Caspases are proteases crucial for the elimination of cancer cells by apoptotic cell death. Eugenia Delgado, a PhD student in the team of Dr Markus Rehm, has now published the first study in which the contribution of caspase-2 to apoptosis initiation and execution was analysed inside individual living cells by highly sensitive biophysical FRET reporter assays (Biochim Biophys Acta. 2013 Oct;1833(10):2279-92).

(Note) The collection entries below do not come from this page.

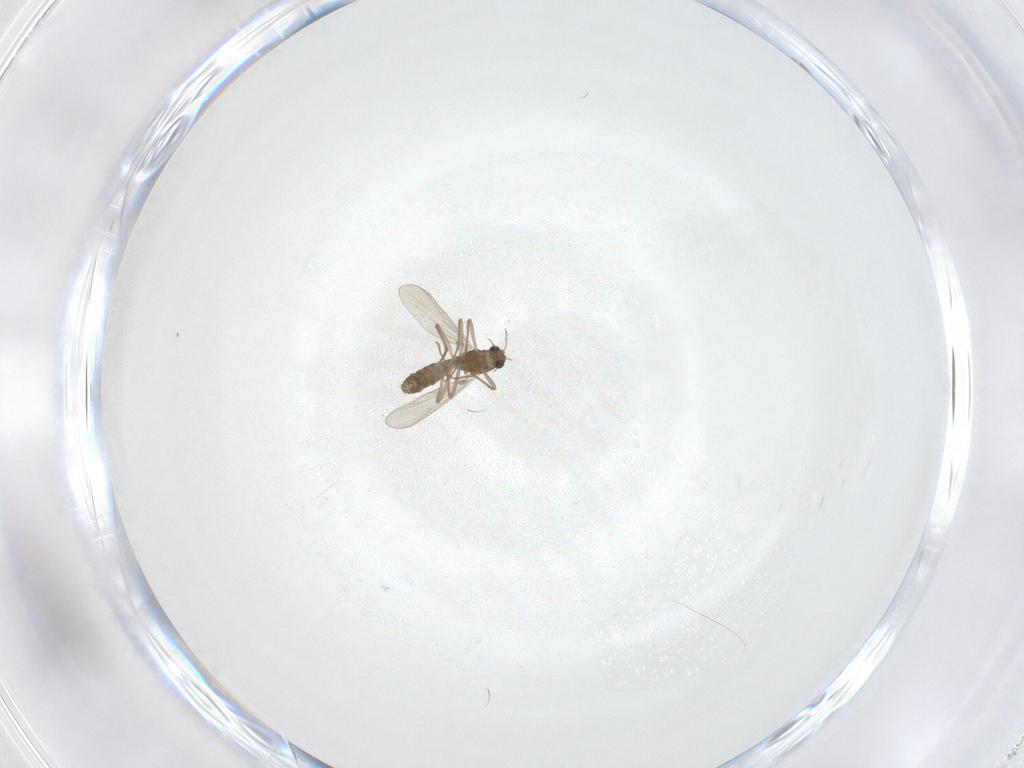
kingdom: Animalia
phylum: Arthropoda
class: Insecta
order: Diptera
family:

So far, approaches towards measuring caspase-2 activity were restricted to analyses in cell homogenates and extracts, yielded inconsistent results, and were often limited in sensitivity, thereby contributing to controversies regarding the role of caspase-2 during apoptosis. Furthermore, caspases overlap in substrate specificities, and caspase-8 as well as effector caspases may cleave optimal caspase-2 recognition motifs. The study found that limited proteolysis of caspase-2 substrates during extrinsic apoptosis initiation was attributable to caspase-8 rather than caspase-2. The contribution of caspase-2 to proteolytic activities during apoptosis execution was insignificant. In contrast to several previous studies, the authors demonstrate that caspase-2 substrate is predominantly cleaved by caspase-8 and effector caspases during canonical apoptosis signalling.